On Sunday June 20, 2010 beginning at 12.30, I’ll be leading a walking tour of Trinity Cemetery, focusing on the numerous connections between the cemetery and the adjacent Audubon Park Historic District. While the cemetery is the final resting place of well-known and famous people such as Alfred Tennyson Dickens, Clement Clarke Moore, Mayor Fernando Wood, and numerous Astors, this tour will focus on lesser known individuals, who often go unnoticed. Each of these people has a tie to Audubon Park, either through property ownership, friendship with the Audubons, or both.

Along the walk, you’ll meet William Burgoyne, Samson and Elizabeth Valentine, Richard and Mary Carman, and their daughter Lucene (right), as well as the numerous occupants of the Audubon crypt that lies beneath the Audubon Monument.
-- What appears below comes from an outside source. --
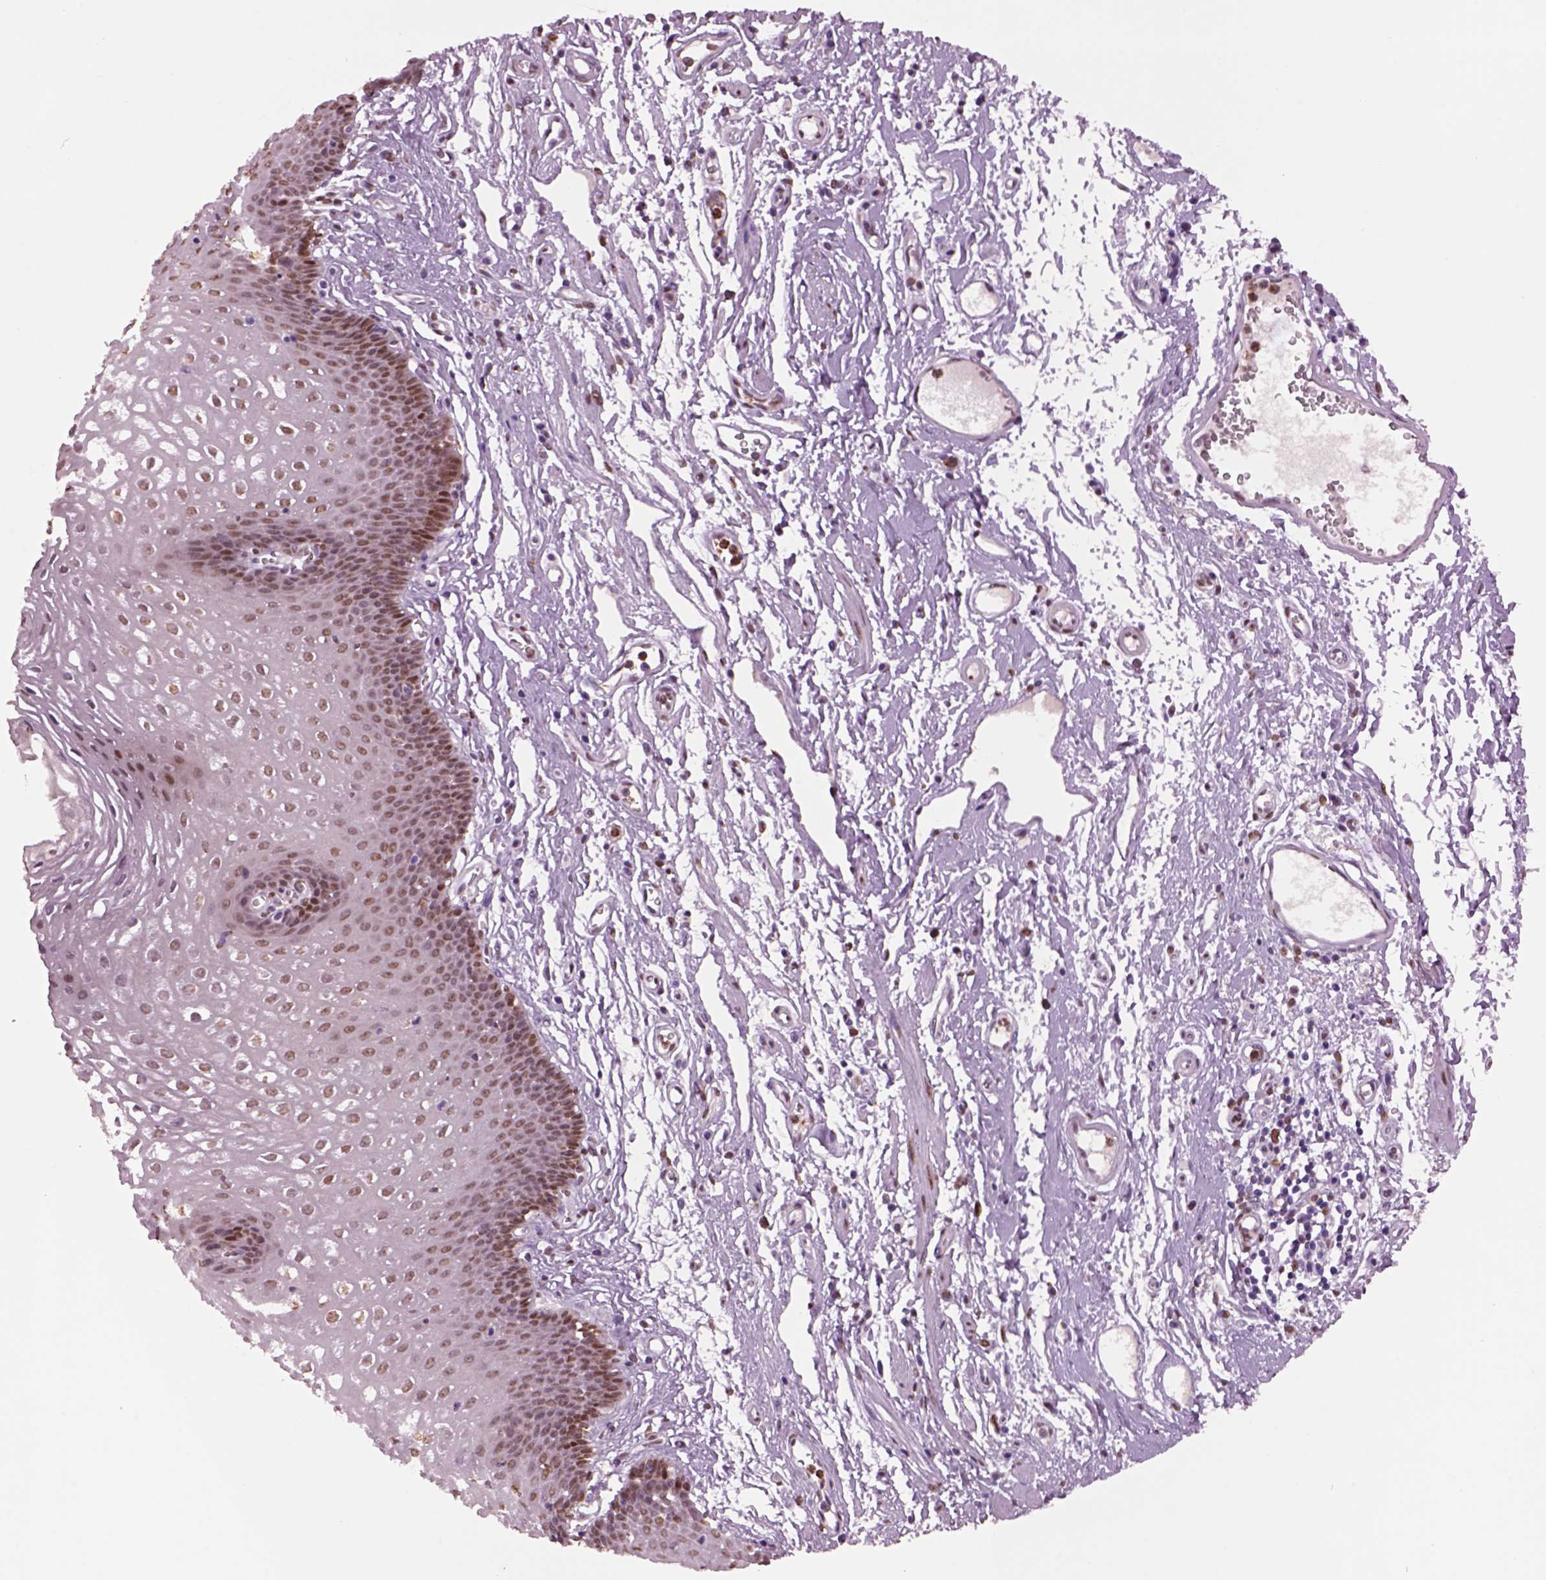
{"staining": {"intensity": "moderate", "quantity": ">75%", "location": "nuclear"}, "tissue": "esophagus", "cell_type": "Squamous epithelial cells", "image_type": "normal", "snomed": [{"axis": "morphology", "description": "Normal tissue, NOS"}, {"axis": "topography", "description": "Esophagus"}], "caption": "A brown stain shows moderate nuclear staining of a protein in squamous epithelial cells of normal human esophagus. The staining is performed using DAB (3,3'-diaminobenzidine) brown chromogen to label protein expression. The nuclei are counter-stained blue using hematoxylin.", "gene": "DDX3X", "patient": {"sex": "male", "age": 72}}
And, you’ll learn the answers to such questions as “Why is Audubon’s monument placed precisely where it is?” “How did a bequest from Louise Comstock change the course of Audubon scholarship?” and “Why was Edward Talman’s leg buried two years before he was?”
The tour will begin at Audubon’s monument behind the Church of the Intercession, Broadway and 155th Street and will last approximately one hour, followed by a question and answer session in the chapel of Trinity Cemetery. Part of the tour will include steps, hills, and occasionally uneven walkways, so be sure to wear comfortable, reliable shoes.
Following the Q&A, at 2 p.m. the Dan Aran Trio will perform a concert of jazz music at the Trinity Church Cemetery and Mausoleum, located in the western portion of the cemetery between 153rd and 155th Street. The concert is part of Trinity’s Concerts-To-Go series. Both the walking tour and the concert are free and open to the public.